Hegel

 

 

 

Georg Wilhelm Friedrich Hegel,

Philosophie de la nature,

tr. fr. Augusto Véra, Paris, Librairie philosophique de Ladrange, 1866, 

Tome III, § 371, p. 442-446.

 

Pour une traduction récente, voir l'Encyclopédie des sciences philosophiques, II, Philosophie de la nature, tr. fr. B. Bourgeois, Paris, Vrin, 2004, add § 368, p. 323-324.

 

Incertitude, anxiété et malheur de la vie animale

La zoologie, ainsi que les autres sciences naturelles, se sont surtout appliquées à déterminer, pour la connaissance subjective, les caractères simples et constants des classes, des ordres, etc. Mais depuis qu'on a abandonné dans la science des animaux ce système artificiel, comme on l'appelle, on a ouvert une nouvelle voie bien plus importante et qui conduit à la connaissance objective de l'animal. Parmi les sciences expérimentales, on en trouverait difficilement qui ait fait plus de progrès, dans ces derniers temps, que la zoologie, aidée de l'anatomie comparée, et cela, non tant à cause de la masse (les observations qu'elle a recueillies, car, pour ce qui est d'observations, il n'y a pas de science qui en manque, que parce qu'elle est parvenue à élaborer ses matériaux d'une manière conforme à la notion. De même que l'observation attentive de la nature avait conduit les naturalistes, et surtout les naturalistes français, à la division des plantes en monocotylédones et on dicotylédones, ainsi l'anatomie comparée a saisi la différence la plus saillante des animaux dans l'absence ou la présence de la colonne vertébrale, et par là elle a ramené la division fondamentale des animaux à la division qui, en ce qu'elle a de plus essentiel, avait déjà été aperçue par Aristote.

Elle a, en outre, posé en principe que, dans les différents animaux, leur habitus est comme construit par la connexion déterminée de toutes leur parties, ce qui a fait dire à l'illustre fondateur de l'anatomie comparée, Cuvier, qu'avec un seul os il reconstruirait les parties essentielles de l'animal entier. De plus, elle a poursuivi le type général de l'animal A travers ses formes diverses et incomplètes, et elle l'a retrouvé dans les indices les plus obscurs ainsi que dans le mélange des organes et des fonctions, ramenant par là l'animal de sa forme particulière à sa forme générale.

Un autre point important que cette science a mis en lumière, c'est l'accord que la nature établit entre l'organisme animal et l'élément particulier où elle le place, c'est-à-dire le climat, la nourriture, le milieu, en un mot, où il naît, milieu qui peut être aussi une plante ou une autre espèce animale (V. §361, Zus.). Mais elles surtout été guidée par un instinct heureux lorsqu'elle a divisé les espèces d'après les dents, les griffes et d'autres déterminations semblables, c'est-à-dire d'après leurs armes.

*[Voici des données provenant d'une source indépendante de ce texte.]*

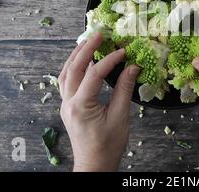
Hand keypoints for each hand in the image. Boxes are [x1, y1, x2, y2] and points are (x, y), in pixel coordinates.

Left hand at [59, 33, 139, 171]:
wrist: (94, 164)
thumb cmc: (108, 145)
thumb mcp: (120, 117)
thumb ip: (124, 89)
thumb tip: (132, 67)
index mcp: (81, 106)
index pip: (94, 75)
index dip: (109, 60)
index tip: (123, 51)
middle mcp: (68, 103)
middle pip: (73, 69)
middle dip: (86, 49)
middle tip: (98, 34)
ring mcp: (65, 104)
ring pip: (65, 73)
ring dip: (76, 56)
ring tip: (88, 42)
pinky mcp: (68, 106)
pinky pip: (66, 81)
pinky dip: (73, 67)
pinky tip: (82, 61)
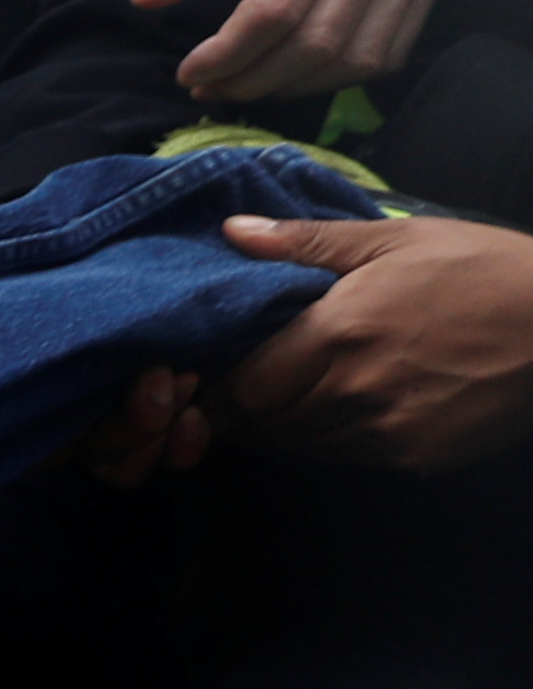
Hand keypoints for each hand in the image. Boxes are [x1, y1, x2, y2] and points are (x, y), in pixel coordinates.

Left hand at [134, 0, 441, 102]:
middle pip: (317, 44)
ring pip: (358, 58)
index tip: (189, 72)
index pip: (274, 14)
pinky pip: (391, 50)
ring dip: (296, 86)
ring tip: (248, 82)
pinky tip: (295, 72)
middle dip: (255, 80)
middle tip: (212, 87)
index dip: (227, 56)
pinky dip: (340, 74)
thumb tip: (146, 0)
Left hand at [208, 207, 532, 466]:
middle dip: (244, 413)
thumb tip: (232, 230)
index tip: (205, 381)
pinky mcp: (421, 458)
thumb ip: (306, 243)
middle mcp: (355, 391)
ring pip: (305, 446)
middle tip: (244, 389)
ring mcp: (390, 431)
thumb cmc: (484, 268)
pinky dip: (335, 440)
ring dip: (287, 428)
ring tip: (293, 396)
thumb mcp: (396, 239)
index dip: (216, 392)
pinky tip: (349, 409)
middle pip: (266, 425)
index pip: (243, 388)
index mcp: (339, 333)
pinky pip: (352, 457)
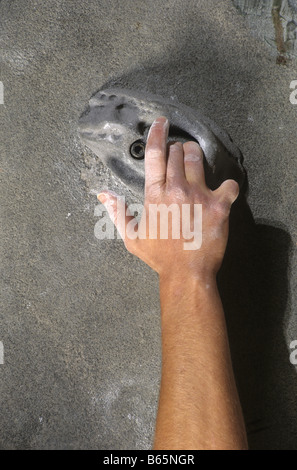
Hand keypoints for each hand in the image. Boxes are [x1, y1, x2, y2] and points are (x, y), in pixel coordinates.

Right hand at [97, 117, 238, 282]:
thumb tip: (103, 194)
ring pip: (198, 159)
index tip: (161, 122)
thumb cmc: (160, 256)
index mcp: (155, 195)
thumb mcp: (132, 236)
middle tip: (179, 155)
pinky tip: (223, 192)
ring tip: (195, 161)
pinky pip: (229, 184)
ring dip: (196, 156)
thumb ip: (117, 212)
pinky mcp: (219, 205)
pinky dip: (228, 186)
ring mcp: (198, 195)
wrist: (187, 273)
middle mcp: (176, 190)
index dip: (157, 133)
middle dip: (178, 150)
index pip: (154, 154)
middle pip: (178, 152)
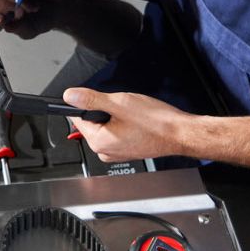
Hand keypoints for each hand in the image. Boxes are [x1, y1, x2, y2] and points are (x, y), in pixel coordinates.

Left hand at [63, 88, 197, 162]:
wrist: (179, 134)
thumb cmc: (156, 122)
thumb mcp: (119, 103)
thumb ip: (91, 99)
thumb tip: (70, 96)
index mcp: (99, 142)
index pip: (77, 119)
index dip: (86, 104)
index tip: (98, 98)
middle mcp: (105, 152)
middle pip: (91, 123)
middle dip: (103, 110)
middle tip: (123, 108)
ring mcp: (116, 153)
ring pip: (105, 126)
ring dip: (115, 117)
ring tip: (133, 116)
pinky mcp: (126, 151)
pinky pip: (116, 133)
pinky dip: (123, 124)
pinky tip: (137, 122)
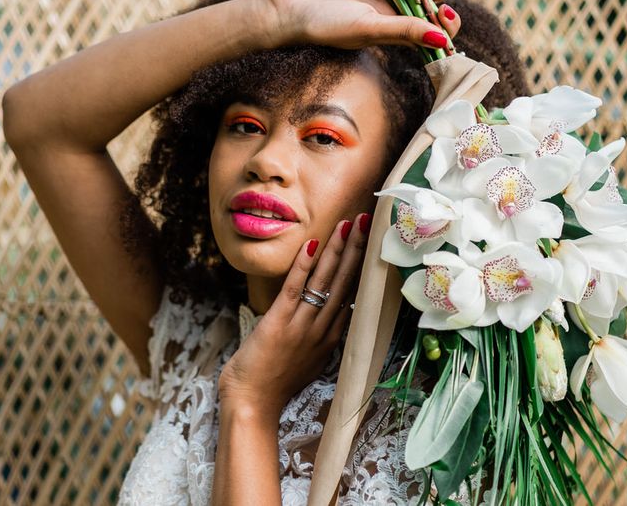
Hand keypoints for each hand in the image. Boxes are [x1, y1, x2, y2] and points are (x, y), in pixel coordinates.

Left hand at [218, 214, 370, 420]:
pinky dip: (303, 266)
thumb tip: (331, 315)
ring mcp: (302, 325)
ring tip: (348, 224)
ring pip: (325, 281)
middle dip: (357, 248)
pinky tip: (312, 245)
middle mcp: (322, 328)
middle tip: (368, 220)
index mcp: (331, 336)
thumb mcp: (310, 359)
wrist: (254, 405)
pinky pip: (294, 289)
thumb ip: (321, 335)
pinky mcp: (278, 323)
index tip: (371, 240)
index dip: (362, 264)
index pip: (352, 292)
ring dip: (337, 250)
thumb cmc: (276, 382)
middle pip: (345, 281)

Car c'est par là que l'animal se pose et se conserve comme individualité distincte vis-à-vis et contre les autres animaux, c'est-à-dire se différencie lui-même.

La forme immédiate de l'idée de la vie fait que la notion n'existe pas comme telle dans la vie. La vie (sein Daseyn) est, par conséquent, soumise aux conditions et aux influences multiples de la nature extérieure, et elle peut se produire sous la forme la plus incomplète. La fécondité de la terre fait que la vie jaillit et se répand partout et sous toutes les formes. Le règne animal, moins encore peut-être que les autres sphères de la nature, ne saurait réaliser un système d'êtres organiques rationnel et indépendant (Ein in sich unabhängiges vernünftiges System von Organisation darstellen), il ne saurait maintenir des formes qui seraient déterminées par la notion, qui s'affranchiraient de toute imperfection et résisteraient à tout mélange, à tout changement et à toute altération. Cette impuissance de la notion dans la nature en général ne soumet pas seulement à des accidents extérieurs (accidents qui vont jusqu'à produire dans les organismes développés, et dans l'homme surtout, les monstres), la formation des individus, mais les espèces elles-mêmes. Car celles-ci subissent, comme les individus, l'action et les alternatives de la vie extérieure universelle de la nature, alternatives au milieu desquelles vit l'animal (Cf. Remarque § 392), et qui ne sont chez lui que les alternatives de la santé et de la maladie. Ces accidents extérieurs, au milieu desquels vit l'animal, ne constituent, pour ainsi dire, qu'un élément étranger à sa nature ; ils exercent sur lui une violence perpétuelle, ils l'entourent de menaces et de dangers, remplissent sa vie d'anxiété et la rendent incertaine et malheureuse.